━━ SOURCE DATA ━━
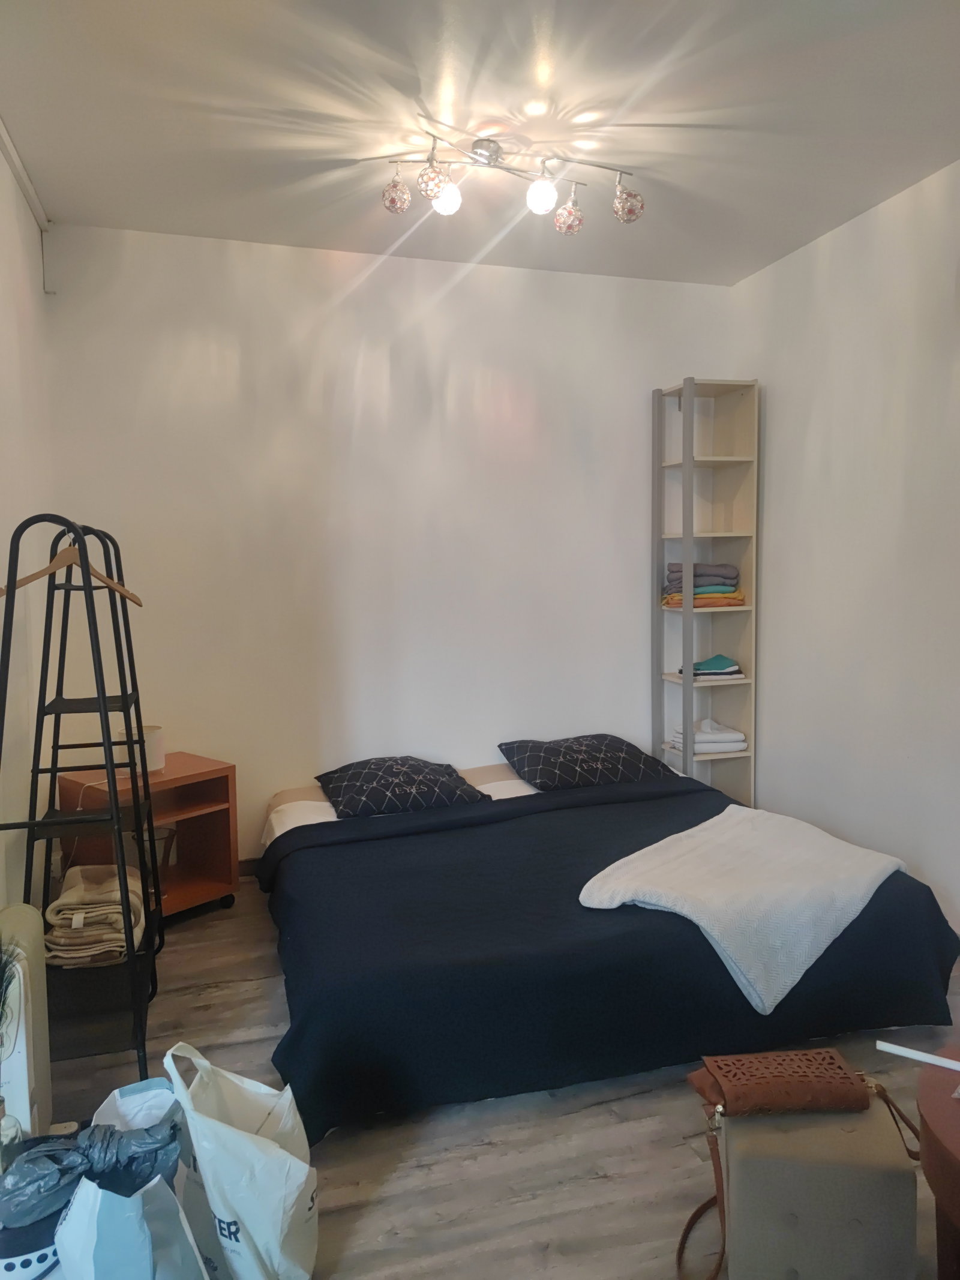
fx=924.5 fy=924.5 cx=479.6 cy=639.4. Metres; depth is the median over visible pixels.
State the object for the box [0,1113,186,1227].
blue plastic bag
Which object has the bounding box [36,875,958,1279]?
floor
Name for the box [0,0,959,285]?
ceiling
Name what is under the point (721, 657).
folded clothes
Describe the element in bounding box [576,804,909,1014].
white blanket
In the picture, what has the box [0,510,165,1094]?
clothes rack
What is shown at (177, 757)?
nightstand
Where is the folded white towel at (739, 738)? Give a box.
[669,716,748,753]
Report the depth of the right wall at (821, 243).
3.71 m
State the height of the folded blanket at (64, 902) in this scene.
0.200 m
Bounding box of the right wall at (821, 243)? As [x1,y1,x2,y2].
[733,156,959,942]
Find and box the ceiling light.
[369,127,644,231]
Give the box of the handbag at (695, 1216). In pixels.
[674,1047,926,1279]
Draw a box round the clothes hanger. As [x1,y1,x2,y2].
[0,532,146,607]
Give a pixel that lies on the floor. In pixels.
(402, 1181)
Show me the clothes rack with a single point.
(114, 781)
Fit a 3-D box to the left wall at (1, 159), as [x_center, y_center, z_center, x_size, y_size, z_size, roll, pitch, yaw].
[-1.140,-0.097,1.627,0.170,2.804,4.414,-2,5,-17]
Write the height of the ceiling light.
0.243 m
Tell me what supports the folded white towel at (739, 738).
in the shelf unit at (689, 722)
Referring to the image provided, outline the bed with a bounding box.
[254,747,959,1143]
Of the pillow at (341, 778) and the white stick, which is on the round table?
the white stick
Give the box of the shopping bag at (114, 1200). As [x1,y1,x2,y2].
[55,1166,210,1279]
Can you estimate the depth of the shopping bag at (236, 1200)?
1.73 m
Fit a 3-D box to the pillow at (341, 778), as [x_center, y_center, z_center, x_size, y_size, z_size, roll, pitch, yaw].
[-0.349,0.603,3.910,0.649,0.199,0.538,-2,5,-17]
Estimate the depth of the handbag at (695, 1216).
1.81 m
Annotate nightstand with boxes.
[57,749,238,921]
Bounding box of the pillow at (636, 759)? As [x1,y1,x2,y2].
[496,732,672,791]
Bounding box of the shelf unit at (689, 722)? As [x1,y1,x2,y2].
[651,375,760,800]
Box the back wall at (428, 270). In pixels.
[43,219,745,871]
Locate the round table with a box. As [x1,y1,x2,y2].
[916,1050,959,1279]
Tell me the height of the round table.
0.469 m
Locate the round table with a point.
(937, 1114)
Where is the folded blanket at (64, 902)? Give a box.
[44,862,148,966]
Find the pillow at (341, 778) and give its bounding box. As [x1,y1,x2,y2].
[314,754,487,818]
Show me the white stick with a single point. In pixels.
(901, 1052)
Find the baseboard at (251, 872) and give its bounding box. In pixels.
[237,856,262,877]
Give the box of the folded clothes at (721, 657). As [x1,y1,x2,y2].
[686,653,744,679]
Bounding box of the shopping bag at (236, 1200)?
[162,1039,318,1279]
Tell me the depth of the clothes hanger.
2.51 m
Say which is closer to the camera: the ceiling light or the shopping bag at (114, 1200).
the shopping bag at (114, 1200)
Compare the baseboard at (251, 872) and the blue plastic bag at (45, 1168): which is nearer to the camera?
the blue plastic bag at (45, 1168)
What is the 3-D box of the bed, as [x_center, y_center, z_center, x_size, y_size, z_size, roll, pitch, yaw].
[0.274,0.893,3.316,2.082,0.463,1.959,-2,5,-17]
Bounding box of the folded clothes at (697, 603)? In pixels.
[661,561,744,607]
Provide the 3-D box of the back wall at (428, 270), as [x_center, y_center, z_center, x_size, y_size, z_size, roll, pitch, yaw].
[-0.216,-0.339,4.311,3.284,2.785,0.161,-2,5,-17]
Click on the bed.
(465, 842)
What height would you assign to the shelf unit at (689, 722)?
2.226 m
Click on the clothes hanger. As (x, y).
(45, 571)
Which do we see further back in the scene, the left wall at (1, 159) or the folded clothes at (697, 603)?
the folded clothes at (697, 603)
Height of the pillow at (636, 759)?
0.204 m
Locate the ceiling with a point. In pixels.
(460, 84)
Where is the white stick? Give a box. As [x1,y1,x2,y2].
[874,1039,959,1071]
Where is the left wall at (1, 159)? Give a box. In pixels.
[0,132,57,921]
━━━
→ **INSTRUCTIONS FOR THE TASK**
Reproduce the lines above exactly, image-free.

→ **ANSWER TO THIS PROBLEM**
fx=924.5 fy=924.5 cx=479.6 cy=639.4. Metres; depth is the median over visible pixels.
State the object for the box [0,1113,186,1227].
blue plastic bag
Which object has the bounding box [36,875,958,1279]?
floor
Name for the box [0,0,959,285]?
ceiling
Name what is under the point (721, 657).
folded clothes
Describe the element in bounding box [576,804,909,1014].
white blanket
In the picture, what has the box [0,510,165,1094]?
clothes rack
What is shown at (177, 757)?
nightstand
Where is the folded white towel at (739, 738)? Give a box.
[669,716,748,753]
Report the depth of the right wall at (821, 243).
3.71 m
State the height of the folded blanket at (64, 902) in this scene.
0.200 m
Bounding box of the right wall at (821, 243)? As [x1,y1,x2,y2].
[733,156,959,942]
Find and box the ceiling light.
[369,127,644,231]
Give the box of the handbag at (695, 1216). In pixels.
[674,1047,926,1279]
Draw a box round the clothes hanger. As [x1,y1,x2,y2].
[0,532,146,607]
Give a pixel that lies on the floor. In pixels.
(402, 1181)
Show me the clothes rack with a single point.
(114, 781)
Fit a 3-D box to the left wall at (1, 159), as [x_center, y_center, z_center, x_size, y_size, z_size, roll, pitch, yaw].
[-1.140,-0.097,1.627,0.170,2.804,4.414,-2,5,-17]
Write the height of the ceiling light.
0.243 m
Tell me what supports the folded white towel at (739, 738).
in the shelf unit at (689, 722)
Referring to the image provided, outline the bed with a bounding box.
[254,747,959,1143]
Of the pillow at (341, 778) and the white stick, which is on the round table?
the white stick
Give the box of the shopping bag at (114, 1200). As [x1,y1,x2,y2].
[55,1166,210,1279]
Can you estimate the depth of the shopping bag at (236, 1200)?
1.73 m
Fit a 3-D box to the pillow at (341, 778), as [x_center, y_center, z_center, x_size, y_size, z_size, roll, pitch, yaw].
[-0.349,0.603,3.910,0.649,0.199,0.538,-2,5,-17]
Estimate the depth of the handbag at (695, 1216).
1.81 m
Annotate nightstand with boxes.
[57,749,238,921]
Bounding box of the pillow at (636, 759)? As [x1,y1,x2,y2].
[496,732,672,791]
Bounding box of the shelf unit at (689, 722)? As [x1,y1,x2,y2].
[651,375,760,800]
Box the back wall at (428, 270). In pixels.
[43,219,745,871]
Locate the round table with a box. As [x1,y1,x2,y2].
[916,1050,959,1279]
Tell me the height of the round table.
0.469 m
Locate the round table with a point.
(937, 1114)
Where is the folded blanket at (64, 902)? Give a box.
[44,862,148,966]
Find the pillow at (341, 778) and give its bounding box. As [x1,y1,x2,y2].
[314,754,487,818]
Show me the white stick with a single point. In pixels.
(901, 1052)
Find the baseboard at (251, 872) and give its bounding box. In pixels.
[237,856,262,877]
Give the box of the folded clothes at (721, 657). As [x1,y1,x2,y2].
[686,653,744,679]
Bounding box of the shopping bag at (236, 1200)?
[162,1039,318,1279]
Tell me the depth of the clothes hanger.
2.51 m
Say which is closer to the camera: the ceiling light or the shopping bag at (114, 1200).
the shopping bag at (114, 1200)
Compare the baseboard at (251, 872) and the blue plastic bag at (45, 1168): which is nearer to the camera?
the blue plastic bag at (45, 1168)
What is the 3-D box of the bed, as [x_center, y_center, z_center, x_size, y_size, z_size, roll, pitch, yaw].
[0.274,0.893,3.316,2.082,0.463,1.959,-2,5,-17]
Bounding box of the folded clothes at (697, 603)? In pixels.
[661,561,744,607]
Provide the 3-D box of the back wall at (428, 270), as [x_center, y_center, z_center, x_size, y_size, z_size, roll, pitch, yaw].
[-0.216,-0.339,4.311,3.284,2.785,0.161,-2,5,-17]
Click on the bed.
(465, 842)
What height would you assign to the shelf unit at (689, 722)?
2.226 m
Click on the clothes hanger. As (x, y).
(45, 571)
Which do we see further back in the scene, the left wall at (1, 159) or the folded clothes at (697, 603)?
the folded clothes at (697, 603)
Height of the pillow at (636, 759)?
0.204 m
Locate the ceiling with a point. In pixels.
(460, 84)
Where is the white stick? Give a box. As [x1,y1,x2,y2].
[874,1039,959,1071]
Where is the left wall at (1, 159)? Give a box. In pixels.
[0,132,57,921]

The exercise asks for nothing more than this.